Data records –
┌────────

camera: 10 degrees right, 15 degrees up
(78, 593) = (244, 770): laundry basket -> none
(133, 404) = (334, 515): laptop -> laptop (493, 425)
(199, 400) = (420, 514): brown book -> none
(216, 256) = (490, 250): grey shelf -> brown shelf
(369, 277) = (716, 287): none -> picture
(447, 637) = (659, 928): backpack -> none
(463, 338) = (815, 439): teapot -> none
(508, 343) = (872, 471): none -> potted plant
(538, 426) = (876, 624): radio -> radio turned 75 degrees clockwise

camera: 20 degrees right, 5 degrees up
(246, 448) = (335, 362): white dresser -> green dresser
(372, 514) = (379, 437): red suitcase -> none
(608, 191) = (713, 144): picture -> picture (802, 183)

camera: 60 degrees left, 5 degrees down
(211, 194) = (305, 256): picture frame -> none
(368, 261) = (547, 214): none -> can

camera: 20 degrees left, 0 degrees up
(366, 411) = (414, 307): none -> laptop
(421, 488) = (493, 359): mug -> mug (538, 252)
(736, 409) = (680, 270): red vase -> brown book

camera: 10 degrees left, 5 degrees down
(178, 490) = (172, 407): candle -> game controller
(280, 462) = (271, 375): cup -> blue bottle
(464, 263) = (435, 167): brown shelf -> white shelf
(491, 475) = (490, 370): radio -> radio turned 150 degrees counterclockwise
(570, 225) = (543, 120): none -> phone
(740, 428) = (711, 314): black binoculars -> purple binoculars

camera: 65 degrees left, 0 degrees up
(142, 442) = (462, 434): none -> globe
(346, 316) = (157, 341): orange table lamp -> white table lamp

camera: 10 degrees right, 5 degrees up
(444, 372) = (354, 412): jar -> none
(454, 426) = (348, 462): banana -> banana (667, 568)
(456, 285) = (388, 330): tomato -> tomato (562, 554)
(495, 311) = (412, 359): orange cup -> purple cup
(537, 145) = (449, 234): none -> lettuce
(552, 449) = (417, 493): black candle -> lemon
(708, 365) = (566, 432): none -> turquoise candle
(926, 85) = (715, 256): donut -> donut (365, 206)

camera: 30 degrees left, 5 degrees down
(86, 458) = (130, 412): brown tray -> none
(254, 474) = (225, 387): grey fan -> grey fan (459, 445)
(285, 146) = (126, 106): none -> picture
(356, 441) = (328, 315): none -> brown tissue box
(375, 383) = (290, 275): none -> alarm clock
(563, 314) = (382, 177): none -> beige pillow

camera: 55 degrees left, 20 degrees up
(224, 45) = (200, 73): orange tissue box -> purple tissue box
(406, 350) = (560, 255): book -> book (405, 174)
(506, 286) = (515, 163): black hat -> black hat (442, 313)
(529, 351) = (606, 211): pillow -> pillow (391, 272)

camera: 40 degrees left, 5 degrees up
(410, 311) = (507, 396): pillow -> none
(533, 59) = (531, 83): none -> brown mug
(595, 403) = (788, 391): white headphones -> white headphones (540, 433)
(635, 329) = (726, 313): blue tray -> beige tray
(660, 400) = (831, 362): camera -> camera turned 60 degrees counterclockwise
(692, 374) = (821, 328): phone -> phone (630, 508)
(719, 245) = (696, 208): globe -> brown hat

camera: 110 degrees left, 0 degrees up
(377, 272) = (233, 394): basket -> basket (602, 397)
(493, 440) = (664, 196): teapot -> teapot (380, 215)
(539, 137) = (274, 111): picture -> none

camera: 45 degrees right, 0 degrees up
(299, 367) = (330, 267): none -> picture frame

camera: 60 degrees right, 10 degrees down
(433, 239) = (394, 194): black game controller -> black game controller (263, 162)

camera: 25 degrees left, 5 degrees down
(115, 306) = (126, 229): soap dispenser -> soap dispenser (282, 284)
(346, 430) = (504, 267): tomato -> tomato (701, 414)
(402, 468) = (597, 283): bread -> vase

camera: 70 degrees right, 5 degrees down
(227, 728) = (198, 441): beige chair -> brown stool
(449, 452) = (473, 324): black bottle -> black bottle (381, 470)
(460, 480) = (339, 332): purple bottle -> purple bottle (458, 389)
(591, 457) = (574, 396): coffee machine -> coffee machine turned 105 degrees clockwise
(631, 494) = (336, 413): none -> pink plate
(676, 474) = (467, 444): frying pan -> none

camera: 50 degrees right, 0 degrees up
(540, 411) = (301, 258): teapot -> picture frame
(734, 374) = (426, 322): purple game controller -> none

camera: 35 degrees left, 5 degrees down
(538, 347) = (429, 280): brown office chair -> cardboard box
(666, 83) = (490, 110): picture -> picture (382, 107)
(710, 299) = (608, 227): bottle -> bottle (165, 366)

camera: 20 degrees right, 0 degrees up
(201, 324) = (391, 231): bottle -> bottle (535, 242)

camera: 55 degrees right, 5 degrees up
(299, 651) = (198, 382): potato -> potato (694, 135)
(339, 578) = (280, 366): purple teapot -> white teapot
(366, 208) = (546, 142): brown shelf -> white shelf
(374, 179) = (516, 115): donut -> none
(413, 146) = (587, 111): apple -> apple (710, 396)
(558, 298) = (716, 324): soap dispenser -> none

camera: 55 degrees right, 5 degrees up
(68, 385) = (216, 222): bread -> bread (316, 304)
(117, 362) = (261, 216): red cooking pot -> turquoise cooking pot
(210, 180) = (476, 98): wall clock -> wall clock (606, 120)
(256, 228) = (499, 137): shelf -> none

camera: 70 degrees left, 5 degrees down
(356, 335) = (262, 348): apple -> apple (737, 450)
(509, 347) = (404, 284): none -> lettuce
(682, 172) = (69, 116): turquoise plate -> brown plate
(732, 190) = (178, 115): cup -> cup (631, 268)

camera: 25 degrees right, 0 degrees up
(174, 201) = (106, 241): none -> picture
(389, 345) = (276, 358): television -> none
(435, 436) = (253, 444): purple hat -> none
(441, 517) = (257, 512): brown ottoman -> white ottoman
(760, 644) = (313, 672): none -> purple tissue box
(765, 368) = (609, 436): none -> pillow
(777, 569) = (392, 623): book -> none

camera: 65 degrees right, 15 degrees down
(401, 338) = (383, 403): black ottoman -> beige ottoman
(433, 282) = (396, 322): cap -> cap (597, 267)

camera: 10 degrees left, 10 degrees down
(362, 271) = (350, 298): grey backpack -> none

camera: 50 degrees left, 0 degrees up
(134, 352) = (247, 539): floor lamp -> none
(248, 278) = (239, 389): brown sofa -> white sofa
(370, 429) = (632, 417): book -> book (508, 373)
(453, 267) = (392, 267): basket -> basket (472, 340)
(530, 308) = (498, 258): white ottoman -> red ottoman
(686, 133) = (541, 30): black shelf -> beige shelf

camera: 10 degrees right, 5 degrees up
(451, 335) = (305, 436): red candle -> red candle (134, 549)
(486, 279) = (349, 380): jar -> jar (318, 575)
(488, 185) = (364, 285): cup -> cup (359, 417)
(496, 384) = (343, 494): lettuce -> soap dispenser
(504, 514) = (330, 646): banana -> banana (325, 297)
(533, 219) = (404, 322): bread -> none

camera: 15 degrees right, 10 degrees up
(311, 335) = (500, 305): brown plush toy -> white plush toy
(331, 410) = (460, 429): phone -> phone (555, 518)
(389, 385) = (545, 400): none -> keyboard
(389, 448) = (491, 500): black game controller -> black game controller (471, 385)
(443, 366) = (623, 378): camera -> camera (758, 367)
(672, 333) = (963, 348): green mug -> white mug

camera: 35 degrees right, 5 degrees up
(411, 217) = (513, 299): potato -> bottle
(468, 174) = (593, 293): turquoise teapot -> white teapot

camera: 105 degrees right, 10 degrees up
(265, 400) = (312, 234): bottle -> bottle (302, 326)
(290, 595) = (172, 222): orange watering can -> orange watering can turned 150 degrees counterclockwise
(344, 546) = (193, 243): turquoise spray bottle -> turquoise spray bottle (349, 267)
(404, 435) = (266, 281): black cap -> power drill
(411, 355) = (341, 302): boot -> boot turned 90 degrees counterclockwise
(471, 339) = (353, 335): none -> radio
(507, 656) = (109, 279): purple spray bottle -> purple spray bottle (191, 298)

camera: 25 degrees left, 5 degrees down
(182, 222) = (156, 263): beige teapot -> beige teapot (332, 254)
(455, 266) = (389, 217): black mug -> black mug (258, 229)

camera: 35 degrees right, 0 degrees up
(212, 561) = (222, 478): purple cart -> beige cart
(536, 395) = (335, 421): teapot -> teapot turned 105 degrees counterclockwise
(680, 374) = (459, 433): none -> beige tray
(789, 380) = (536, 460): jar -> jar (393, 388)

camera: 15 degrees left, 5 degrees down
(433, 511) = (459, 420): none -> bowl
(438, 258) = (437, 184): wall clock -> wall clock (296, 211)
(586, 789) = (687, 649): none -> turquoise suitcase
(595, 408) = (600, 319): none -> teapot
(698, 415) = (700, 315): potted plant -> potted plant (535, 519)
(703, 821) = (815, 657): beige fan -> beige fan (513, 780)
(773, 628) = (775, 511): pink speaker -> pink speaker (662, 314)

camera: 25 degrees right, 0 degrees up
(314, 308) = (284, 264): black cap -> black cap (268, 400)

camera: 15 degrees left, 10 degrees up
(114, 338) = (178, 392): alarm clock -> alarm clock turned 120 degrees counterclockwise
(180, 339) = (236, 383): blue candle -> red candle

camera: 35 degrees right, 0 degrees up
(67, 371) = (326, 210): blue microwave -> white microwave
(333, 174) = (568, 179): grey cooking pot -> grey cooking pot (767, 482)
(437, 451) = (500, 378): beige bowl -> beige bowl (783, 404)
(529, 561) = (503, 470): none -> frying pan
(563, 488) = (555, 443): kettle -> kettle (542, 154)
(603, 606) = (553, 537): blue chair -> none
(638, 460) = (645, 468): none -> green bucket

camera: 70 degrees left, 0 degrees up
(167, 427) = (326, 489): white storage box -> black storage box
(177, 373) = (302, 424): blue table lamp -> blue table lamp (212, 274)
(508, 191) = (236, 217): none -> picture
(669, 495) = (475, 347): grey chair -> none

└────────

Assigned task – In the data above, repeat exactly each line from the first through the line that contains "(369, 277) = (716, 287): none -> picture", and give nothing else.

Solved exercise –
camera: 10 degrees right, 15 degrees up
(78, 593) = (244, 770): laundry basket -> none
(133, 404) = (334, 515): laptop -> laptop (493, 425)
(199, 400) = (420, 514): brown book -> none
(216, 256) = (490, 250): grey shelf -> brown shelf
(369, 277) = (716, 287): none -> picture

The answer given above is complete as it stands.